Big Anschutz wind farm gets Salazar’s OK and Pete Bennett gets arrested by friends of Ken Salazar of WilmerHale

By Cathy Proctor – Reporter, Denver Business Journal
The largest wind farm project in North America, backed by Denver billionaire Philip Anschutz , on Tuesday landed the approval of U.S. Interior Secretary Ken Salazar for construction of the Chokecherry and Sierra Madre Wind Energy project in Wyoming.
“It’s a meaningful milestone to have a Record of Decision for the project,” said Kara Choquette , spokeswoman for the Denver-based Power Company of Wyoming LLC, which is building the wind farm.
The $6 billion wind farm, proposed in 2008, is expected to have 1,000 turbines capable of generating between 2,000 and 3,000 megawatts of power, enough to meet the needs of nearly 1 million homes, according to the company.
“Wyoming has some of the best wind energy resources in the world, and there’s no doubt that this project has the potential to be a landmark example for the nation,” Salazar — a former U.S. senator from Colorado — said in a statement.
“President Obama challenged us in his State of the Union address to authorize 10,000 megawatts of renewable energy on our public lands by the end of the year — enough to meet the needs of more than 3 million homes — and today [with the approval of the Anschutz wind project] we are making good on that promise,” he added.
Additional permits are still required, including a state-issued permit from the Wyoming Industrial Siting Division. The company plans to apply for that permit in November, Choquette said.
But the project has received a conditional use permit from Carbon County, where the wind farm will be located. The Bureau of Land Management (BLM) also must approve permits for siting wind turbines, she said.
“The analogy is that we have the approval to build the subdivision, but we need the permits to build the houses,” she said.
But if all goes well, construction could start a year from now — in the late summer or early fall of 2013, she said.
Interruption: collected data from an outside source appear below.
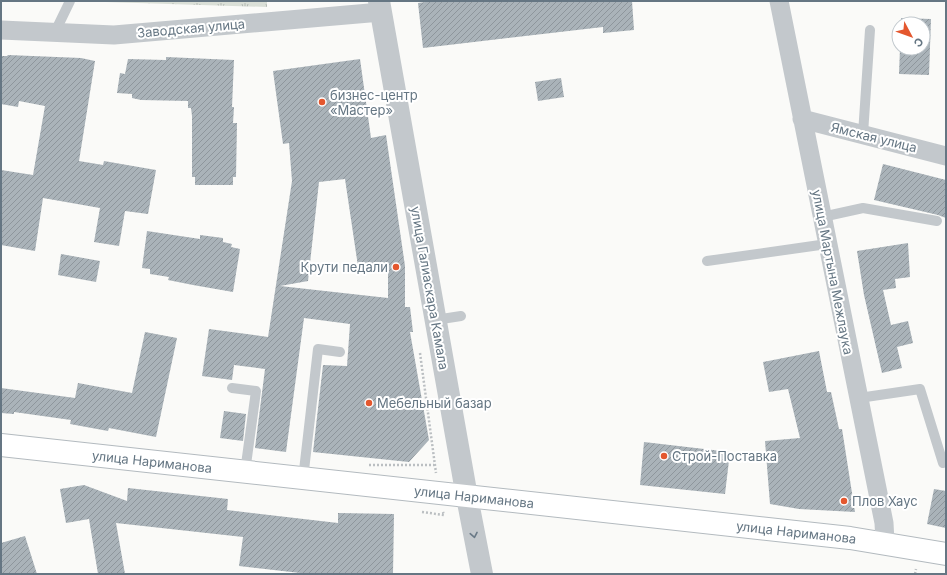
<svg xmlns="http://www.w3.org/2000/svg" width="947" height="575" viewBox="0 0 947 575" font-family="Inter,sans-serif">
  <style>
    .park { fill: url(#park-tufts) }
    .building { fill: url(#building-hatch); fill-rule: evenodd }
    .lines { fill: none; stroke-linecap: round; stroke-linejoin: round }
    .secondary-casing { stroke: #b3babf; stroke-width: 24 }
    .path { stroke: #bbbfc2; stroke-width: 2.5; stroke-dasharray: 2 2; stroke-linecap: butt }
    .service { stroke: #c3c8cc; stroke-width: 10 }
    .minor { stroke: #c3c8cc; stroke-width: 19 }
    .tertiary { stroke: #c3c8cc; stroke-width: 22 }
    .secondary { stroke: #fff; stroke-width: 22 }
    .oneway { stroke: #6a7a87 }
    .poi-dot { fill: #e4572e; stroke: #fff; stroke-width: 1.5 }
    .labels { text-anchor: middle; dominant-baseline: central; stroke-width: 4; stroke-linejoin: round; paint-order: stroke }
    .street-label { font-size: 13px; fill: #657683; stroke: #fff }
    .poi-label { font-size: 13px; fill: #657683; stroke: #fff; text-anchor: start }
  </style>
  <defs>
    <pattern id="park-tufts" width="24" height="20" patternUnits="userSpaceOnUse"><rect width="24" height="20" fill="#dadfd7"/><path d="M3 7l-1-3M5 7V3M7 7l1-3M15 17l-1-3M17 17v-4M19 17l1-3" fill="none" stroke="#b4b9b4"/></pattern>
    <pattern id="building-hatch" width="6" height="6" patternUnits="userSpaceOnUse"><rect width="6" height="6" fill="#aab3b9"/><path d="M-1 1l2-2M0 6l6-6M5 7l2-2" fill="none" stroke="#8e969c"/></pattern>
  </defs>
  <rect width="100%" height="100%" fill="#fafaf8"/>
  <!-- park -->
  <path class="park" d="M74,1H267V7Z"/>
  <!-- building -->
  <path class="building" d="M432,1H632L634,30L603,33V27L423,48L418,3Z
    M901,18L931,19L929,75L899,74L900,48H923V24H901Z
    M8,55L81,58L95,61L79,161L103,165L104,161L156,170L148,214L125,211L119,246L94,242L100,208L43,198L35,251L1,245V170L33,175L45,106L19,101L18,107L1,104V56H7Z
    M166,57L234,60L232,107H234L233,123H237L236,177H233V185H195V177H192V116L191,108H188V101L141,100L132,98V94L117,93L120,73L125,74L128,59L166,60Z
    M360,59L371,138L386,135L405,266V307H410L413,332H410L429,440L409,462L313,452L323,365L347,366L350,324L304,318L286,452L255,448L265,369L234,365L232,380L202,376L209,329L268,337L292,181L289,143L283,144L273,71ZM345,179L359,273L388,269V298L280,286L308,281L319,182Z
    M561,78L564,97L538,101L535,82Z
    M883,164L946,180V218L938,215L874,200Z
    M147,231L200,239V235L223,238V242L232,244L231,247L240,249L233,292L193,285L168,280L169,277L150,274V269L142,268Z
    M908,243L910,277L895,279L896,288L883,290L891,325L908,321L913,343L897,347L902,368L882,373L864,295L857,251Z
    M61,254L100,261L96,282L58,275Z
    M145,332L177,338L156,437L109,428L108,431L70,424L71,420L14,412V414L1,413V388L75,398L78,383L132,393Z
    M819,351L827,392H831L839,429H842L855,512L799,509L770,504L765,441L800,438L788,389L769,392L763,362Z
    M224,411L246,414L243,441L220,438Z
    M644,442L730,452L725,494L640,485Z
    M84,485L127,501L128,488L228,499L227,510L338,523V513L394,514L393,574H309L239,566L243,537L116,523L125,574H98L89,519L66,523L60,489Z
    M934,489L946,491V528L927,524Z
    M25,536L37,574H1V543Z"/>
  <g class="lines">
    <!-- secondary casing -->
    <g class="secondary-casing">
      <g id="secondary">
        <path id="s1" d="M1,445L850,538L946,554"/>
      </g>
    </g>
    <!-- path -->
    <path class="path" d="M420,353L436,473
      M369,465H434
      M422,512L444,515L443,512
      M915,574L916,569"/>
    <!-- service -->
    <path class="service" d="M55,32L70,1
      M863,134L870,30
      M822,217L863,208L937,221
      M707,261L827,244
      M435,320L461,316
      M232,388L256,391L245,472
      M859,398L920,389L943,463
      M303,479L318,349L340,352"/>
    <!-- minor -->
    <path class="minor" d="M779,1L884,523L885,542
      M1,30L114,35L381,12
      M802,119L946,156"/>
    <!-- tertiary -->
    <path class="tertiary" d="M379,1L467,497L482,574"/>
    <!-- secondary -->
    <use href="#secondary" class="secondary"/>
  </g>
  <!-- one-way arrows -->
  <defs><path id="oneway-chevron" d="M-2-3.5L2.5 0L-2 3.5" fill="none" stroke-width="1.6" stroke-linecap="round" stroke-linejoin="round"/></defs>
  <use class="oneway" href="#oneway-chevron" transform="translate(474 535) rotate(79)"/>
  <!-- markers -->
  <g class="poi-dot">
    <circle cx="322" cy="102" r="4"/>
    <circle cx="396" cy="267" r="4"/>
    <circle cx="369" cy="403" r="4"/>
    <circle cx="664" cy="456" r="4"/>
    <circle cx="844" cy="501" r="4"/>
  </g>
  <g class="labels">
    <!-- street labels -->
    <g class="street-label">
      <text transform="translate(191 28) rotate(-5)">Заводская улица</text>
      <text transform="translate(874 137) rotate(14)">Ямская улица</text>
      <text transform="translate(833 272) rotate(79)">улица Мартына Межлаука</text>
      <text transform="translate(430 288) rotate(80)">улица Галиаскара Камала</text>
      <text stroke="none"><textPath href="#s1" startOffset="152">улица Нариманова</textPath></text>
      <text stroke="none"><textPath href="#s1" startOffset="476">улица Нариманова</textPath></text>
      <text stroke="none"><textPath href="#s1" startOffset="800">улица Нариманова</textPath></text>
    </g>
    <!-- poi labels -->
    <g class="poi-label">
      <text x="330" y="95">бизнес-центр<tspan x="330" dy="15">«Мастер»</tspan></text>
      <text x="388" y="267" text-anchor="end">Крути педали</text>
      <text x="377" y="403">Мебельный базар</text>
      <text x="672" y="456">Строй-Поставка</text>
      <text x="852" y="501">Плов Хаус</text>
    </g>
  </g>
  <!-- border -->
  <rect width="947" height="575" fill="none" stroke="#657683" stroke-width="4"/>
  <!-- north arrow -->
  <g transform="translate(911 36) rotate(131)"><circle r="19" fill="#ffffff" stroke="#c1c8cd"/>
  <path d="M0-3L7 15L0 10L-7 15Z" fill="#e4572e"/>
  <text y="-6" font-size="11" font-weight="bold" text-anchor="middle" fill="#657683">С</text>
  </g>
</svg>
The wind farm is on portions of 320,000 acres of a working cattle ranch owned and operated by Anschutz’s Overland Trail Cattle Co. LLC. The wind farm will be constructed on land that’s roughly half private land and half federal land, according to the Power Company of Wyoming.
A separate $3 billion powerline project also backed by Anschutz, designed to carry the wind farm’s power from central Wyoming to Las Vegas, is undergoing environmental reviews by the BLM.
A draft study of the environmental impacts of the line is expected to be released in the spring of 2013, with a final decision expected in 2014, Choquette said.
The 725-mile transmission line is expected to take three years to build, according to the company.
Salazar’s approval of the wind farm followed years of data collection on wildlife habitat and movement.
“We have collected more scientific data in a broader area and to a finer degree than anyone else has ever done,” said Bill Miller , president and CEO of Power Company of Wyoming, in a statement.
“We know where turbines should and should not go. Our plan to microsite all turbines will assure potential impacts on wildlife are far lower than outlined in the general project-wide EIS (Environmental Impact Statement), while also materially increasing the country’s clean energy supplies,” Miller said.
Building the wind farm is expected to take five years — with turbine installation occurring in year three of the timetable, Choquette said.
Up to 400 construction jobs are anticipated in the first two construction years, with up to 1,200 jobs in subsequent seasons as the wind turbines are installed, according to the company.
Once fully operational, the project will create at least 114 direct operations jobs — making the wind farm one of Carbon County’s largest private employers — and will generate hundreds of millions of dollars in state and local tax revenue.

“Combining renewable energy development with traditional ranching operations puts this land to its highest and best use, while also supporting important new jobs and economic growth,” Miller said in the statement.
Long-term surface disturbance across the Overland Trail Ranch is expected to be less than 2,000 acres, which is less than 1 percent of the ranch, according to the Final EIS analysis.